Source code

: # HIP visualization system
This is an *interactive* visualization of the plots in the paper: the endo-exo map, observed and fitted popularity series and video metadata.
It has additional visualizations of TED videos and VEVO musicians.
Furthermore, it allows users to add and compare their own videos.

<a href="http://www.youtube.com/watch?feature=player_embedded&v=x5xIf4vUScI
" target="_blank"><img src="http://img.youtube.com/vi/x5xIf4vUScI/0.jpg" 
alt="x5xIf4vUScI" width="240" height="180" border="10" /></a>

WHAT TO WORK ON: Pull every line containing the string "videos" out of the data above and copy it.

REPLY TO THE EXERCISE:
It has additional visualizations of TED videos and VEVO musicians.
Furthermore, it allows users to add and compare their own videos.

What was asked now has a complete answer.